Historically, the government has been reticent to intervene in “usual and customary” (U&C) pricing suits, but that trend may change after the Seventh Circuit’s decision in U.S. ex rel. Garbe v. Kmart Corp., 824 F.3d 632, 635 (7th Cir. 2016). There, the Seventh Circuit affirmed that participants in a pharmacy’s “discount program” constitute members of the “general public” for purposes of determining U&C prices. The relator, an experienced pharmacist, alleged that Kmart artificially inflated its U&C prices of generic drugs for purposes of Medicare Part D reimbursement by ignoring “discount program” sales. Despite Kmart’s argument to the contrary, the Seventh Circuit found that the discount program participants were members of the “general public” because, in part, there were virtually no barriers to becoming a member of the program and Kmart permitted anyone to join. The Seventh Circuit explained that “allowing Kmart to insulate high usual and customary prices by artificially dividing its customer base would undermine a central purpose of the statutory and regulatory structure” around U&C pricing. Therefore, the Seventh Circuit concluded that prices provided to discount program members represented Kmart’s U&C prices.

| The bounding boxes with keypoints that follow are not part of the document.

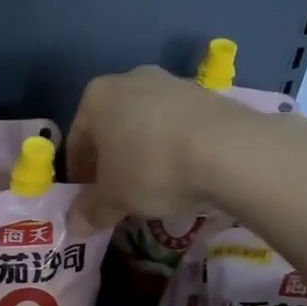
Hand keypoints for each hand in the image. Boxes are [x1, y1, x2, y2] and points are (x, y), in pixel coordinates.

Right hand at [64, 66, 247, 227]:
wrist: (230, 150)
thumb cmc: (151, 169)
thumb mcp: (114, 199)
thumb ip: (90, 211)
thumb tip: (76, 225)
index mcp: (97, 97)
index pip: (77, 141)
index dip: (80, 176)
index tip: (88, 201)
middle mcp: (130, 80)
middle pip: (112, 129)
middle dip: (112, 162)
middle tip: (119, 196)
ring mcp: (172, 83)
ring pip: (146, 125)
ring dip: (144, 154)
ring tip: (155, 188)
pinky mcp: (208, 95)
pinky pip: (179, 127)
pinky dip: (175, 148)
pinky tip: (185, 174)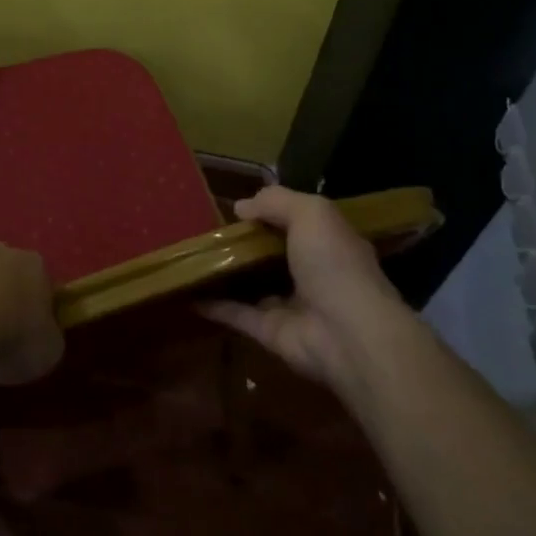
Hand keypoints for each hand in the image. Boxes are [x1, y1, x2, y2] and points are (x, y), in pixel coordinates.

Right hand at [201, 186, 402, 391]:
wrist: (348, 334)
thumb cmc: (334, 263)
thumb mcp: (310, 213)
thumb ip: (276, 201)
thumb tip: (241, 207)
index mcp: (328, 242)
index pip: (298, 222)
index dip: (271, 212)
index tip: (237, 207)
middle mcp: (312, 273)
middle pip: (272, 254)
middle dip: (245, 243)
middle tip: (207, 231)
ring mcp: (291, 305)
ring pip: (253, 285)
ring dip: (228, 274)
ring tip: (192, 257)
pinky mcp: (270, 333)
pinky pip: (237, 315)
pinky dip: (214, 305)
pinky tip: (188, 291)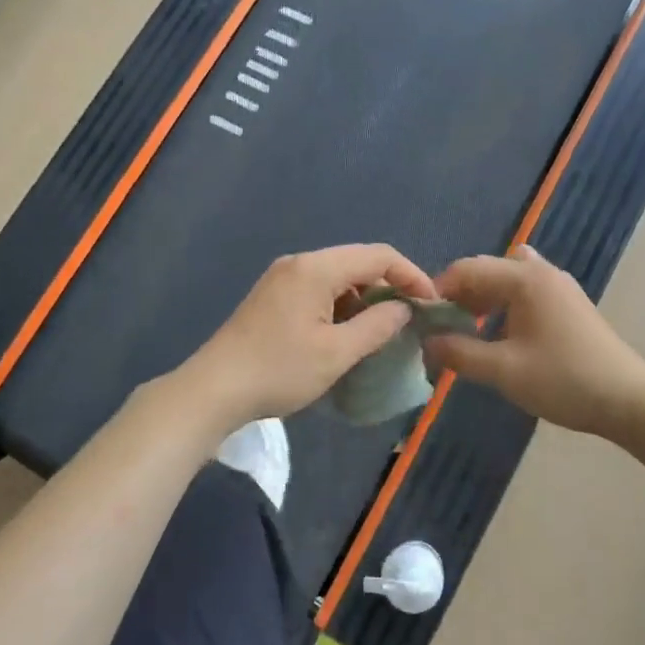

Other courts already have relied upon Garbe to expand the scope of what should be considered when determining U&C prices. See U.S. ex rel. Schutte v. Supervalu, 2016 WL 6139913 (C.D. Ill. Oct. 21, 2016) (finding that defendant’s price-match discount offer was open to the general public, and, therefore, under Garbe, represented the U&C prices for impacted drugs). As the case law continues to emerge, pharmacies would be wise to evaluate whether any of their pricing programs are structured in a way that may affect their U&C pricing and open them up to FCA liability.